By Chris Pearson, President, 5G Americas
Mobile networks are on the cusp of riding a tsunami of data, which will be exploding as more 5G networks are deployed throughout the Americas and the world. The latest 5G Americas white paper Management, Orchestration, and Automation, provides an interesting view into what networks can be doing to organize themselves to manage the deluge of data.
Mobile technologies continue to connect more people and things than ever before. In my last viewpoint article, I mentioned that Cisco predicts there will be 77 exabytes of data traversing the world’s networks by 2022, which is a 46% compounded annual growth rate from 2017. In 2017, there were five billion mobile users worldwide, but over the next five years, that number will increase by half a billion to 5.7 billion users, which represents about 71 percent of the global population.
By 2022, there will be more than 12 billion mobile-ready devices and IoT connections (up from about nine billion mobile-ready devices and IoT connections in 2017). By 2022, mobile networks will support more than eight billion personal mobile devices and four billion IoT connections.
Now up through our current state of LTE, it has been simply okay for network operators to just provide access to data – just build it and people will use it. However, with the advent of 5G networks, network operators will have a much greater degree of variability in the throughput, coverage, and latency which can be individually tailored to a customer’s need. New 5G services and use cases will require different performance characteristics provided in real time by the network. It’s as if the toolbox has suddenly exploded and 5G now has tools which can solve problems which never could’ve been solved before.
This ability to custom tailor a user experience is what technologies like Network Slicing are meant to provide.
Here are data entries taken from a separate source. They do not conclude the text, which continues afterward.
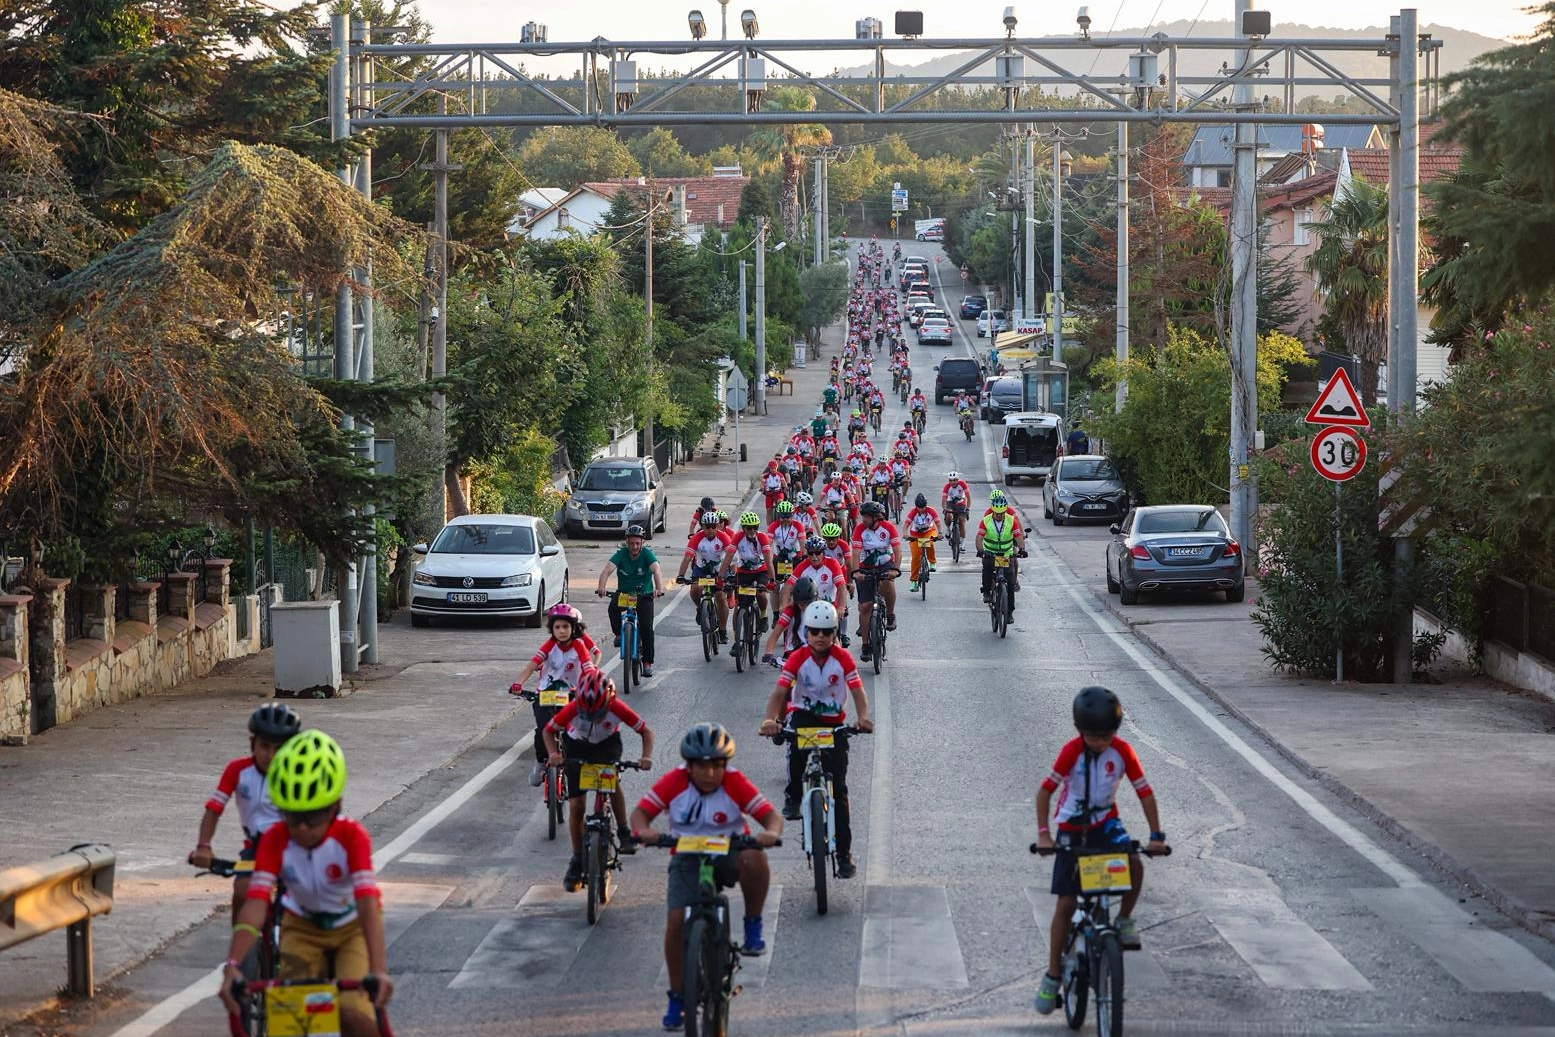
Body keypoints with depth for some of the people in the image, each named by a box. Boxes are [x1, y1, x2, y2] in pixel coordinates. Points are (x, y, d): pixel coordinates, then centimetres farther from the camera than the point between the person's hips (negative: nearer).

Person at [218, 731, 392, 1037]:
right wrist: (232, 965, -49)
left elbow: (368, 902, -40)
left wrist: (378, 969, -54)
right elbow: (255, 903, -34)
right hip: (302, 927, 2)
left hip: (352, 927, -2)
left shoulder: (352, 836, -29)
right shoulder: (275, 840, -23)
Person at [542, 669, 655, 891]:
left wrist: (646, 757, -38)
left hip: (607, 743, -1)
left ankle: (624, 831, -11)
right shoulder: (572, 709, -33)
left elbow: (646, 731, -21)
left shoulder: (618, 709, -33)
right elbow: (549, 730, -17)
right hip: (577, 747, 1)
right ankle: (577, 861, 7)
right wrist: (553, 753, -35)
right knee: (576, 805, -5)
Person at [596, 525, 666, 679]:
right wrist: (601, 587, -44)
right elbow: (607, 569, -24)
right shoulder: (621, 554, -10)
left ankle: (648, 662, -4)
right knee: (613, 607, -32)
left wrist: (659, 588, -49)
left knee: (646, 628, -15)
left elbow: (656, 570, -29)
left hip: (644, 595, -1)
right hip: (623, 592, 1)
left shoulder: (647, 554, -13)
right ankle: (619, 634, -7)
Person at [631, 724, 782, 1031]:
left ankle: (753, 929, -14)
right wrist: (644, 830, -37)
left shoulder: (735, 783, -15)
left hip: (729, 854, -1)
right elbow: (641, 811, -14)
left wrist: (771, 833, -42)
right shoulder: (674, 782, -14)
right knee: (676, 922, -16)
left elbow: (771, 814, -19)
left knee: (754, 859, -37)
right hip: (688, 859, 1)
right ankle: (677, 998, 4)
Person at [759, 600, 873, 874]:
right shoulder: (797, 659, -12)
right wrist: (769, 720, -42)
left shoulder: (843, 659, -10)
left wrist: (863, 717, -39)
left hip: (834, 722, 1)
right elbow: (779, 692, -22)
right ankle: (793, 796, -17)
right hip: (803, 713, -1)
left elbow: (858, 691, -17)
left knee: (838, 787, -3)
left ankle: (844, 852, 1)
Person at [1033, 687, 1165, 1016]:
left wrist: (1156, 834, -17)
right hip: (1072, 829, -2)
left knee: (1135, 864, -29)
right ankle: (1052, 976, 6)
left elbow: (1144, 792, -9)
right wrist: (1043, 834, -23)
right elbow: (1045, 790, -15)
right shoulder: (1072, 751, -19)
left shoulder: (1122, 751, -14)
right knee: (1066, 903, -4)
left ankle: (1125, 920, -2)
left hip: (1106, 823, 2)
Each of these layers of the network must understand exactly what resources are needed, when, where, and by whom. In the new age of 5G, it becomes critical to understand just how a user will be using the network and what they expect from it – whether it’s a drone operator, an autonomous car, or a VR headset-wearing gamer on their 16th straight hour of a Fortnite VR binge session.
To successfully provide the user with the exact level of service they need in real time, network operators are considering adopting a ‘Service Centric’ approach to their delivery – very similar to other ‘aaS’ models like SaaS (Software-as-a-Service) or PaaS (Platform-as-a-Service), this is really about NaaS (Network-as-a-Service). This type of approach requires a considerable amount of management and orchestration, with the stakes very high for operators who can deliver this to customers, particularly those in the enterprise. Indeed, according to a 2018 report by TM Forum, up to 72 percent of 5G revenue growth is dependent on the transformation of operational and business support systems (OSS/BSS).
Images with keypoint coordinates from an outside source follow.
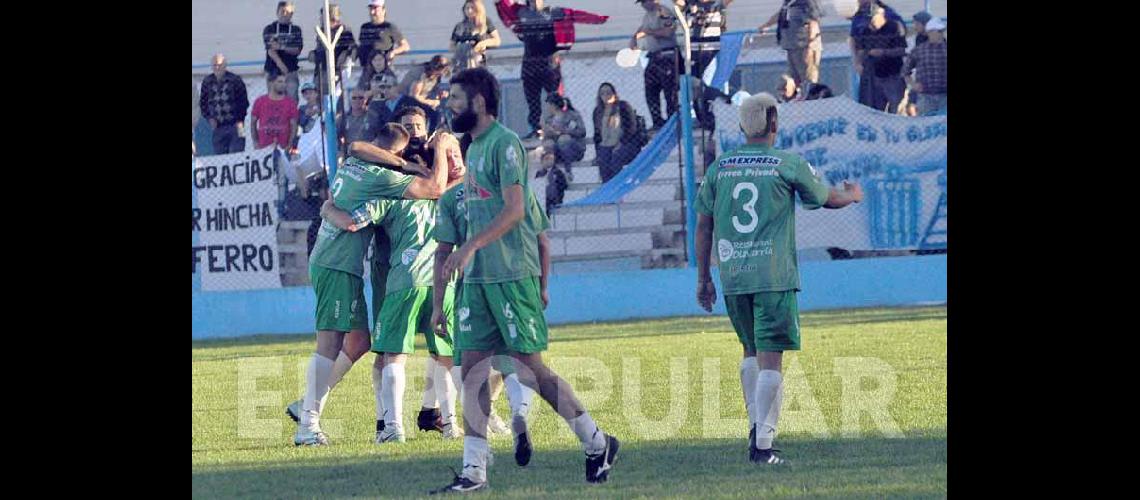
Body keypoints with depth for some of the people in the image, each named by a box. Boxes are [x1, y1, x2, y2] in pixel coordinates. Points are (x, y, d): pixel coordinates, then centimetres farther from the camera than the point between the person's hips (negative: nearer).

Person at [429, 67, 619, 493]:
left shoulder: (504, 143, -11)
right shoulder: (473, 147, 17)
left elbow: (514, 210, -19)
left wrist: (471, 246, -26)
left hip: (511, 274, -9)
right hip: (478, 275, 9)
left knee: (530, 367, -5)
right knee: (473, 369, 2)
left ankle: (597, 443, 8)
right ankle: (473, 470, 2)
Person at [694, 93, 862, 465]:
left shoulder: (719, 168, 7)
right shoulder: (788, 165, -3)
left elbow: (703, 225, 11)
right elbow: (827, 199, 11)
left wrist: (703, 278, 19)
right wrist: (852, 195, 35)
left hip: (732, 277, 4)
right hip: (774, 277, -4)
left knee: (751, 350, 23)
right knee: (769, 358, -6)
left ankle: (756, 425, 20)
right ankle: (762, 444, -12)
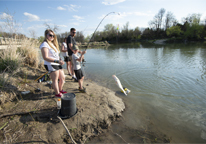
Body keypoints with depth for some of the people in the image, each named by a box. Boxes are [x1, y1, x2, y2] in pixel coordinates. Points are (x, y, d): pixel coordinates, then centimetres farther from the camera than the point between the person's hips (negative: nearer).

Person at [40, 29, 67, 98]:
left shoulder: (52, 44, 17)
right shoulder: (45, 44, -13)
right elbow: (45, 57, -22)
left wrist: (59, 60, 8)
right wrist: (57, 61, -28)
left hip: (57, 64, 10)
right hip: (51, 65, -9)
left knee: (62, 78, 16)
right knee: (55, 80, 1)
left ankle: (60, 90, 37)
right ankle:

Early approaches to service-centric networking have focused on the digital transformation of networks using cloud-based principles. For the wireless sector, this has meant software-defined networking (SDN) and network function virtualization (NFV), which create a separation between the control and user planes of the network. This has allowed for interesting opportunities with applications that operate in the hyperscale cloud – for instance, allowing Uber to connect drivers and passengers together with sophisticated routing and pricing algorithms. Early adopters of NFV and SDN have seen some economic benefits across their networks.
Of course, in our age of modern networks, cloud principles like containerization and micro-services aren’t the only thing sweeping across the landscape. Artificial Intelligence (AI) and Machine Learning (ML) also have their role in re-shaping 5G networks, particularly in areas involving data analytics, predictive maintenance, fraud detection, and automation of business and operations processes.
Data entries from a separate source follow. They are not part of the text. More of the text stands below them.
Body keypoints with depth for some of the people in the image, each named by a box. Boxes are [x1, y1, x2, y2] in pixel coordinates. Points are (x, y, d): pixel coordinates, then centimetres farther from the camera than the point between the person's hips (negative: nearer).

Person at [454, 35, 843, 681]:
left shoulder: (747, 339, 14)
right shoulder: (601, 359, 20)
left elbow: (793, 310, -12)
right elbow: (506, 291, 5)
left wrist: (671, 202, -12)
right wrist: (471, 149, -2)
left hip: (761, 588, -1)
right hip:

In a fully integrated network model, intelligence would be embedded across all lines of a network operator’s business, from customer care, to billing, order management, alongside all the network and device management functions and applications. Intelligent automation would sit on top of each of these functions, providing precise real-time, dynamic, and adaptive adjustments along every stretch of the enterprise. An intelligent network would learn from the traffic passing through it, becoming smarter, more predictive, and self-organizing over time.
Now I’m no seer. I don’t know what time frame we’re looking at for a full adoption of this level of intelligent automation. Different network operators will manage this according to their own timetables, resources and business strategy. However, the arc of digital transformation is reasonably clear and the benefits are too profound to ignore.
The days of the ‘dumb pipe’ are clearly behind us. Operators are smart! With 5G, the days ahead will lie squarely with those who know their customers best.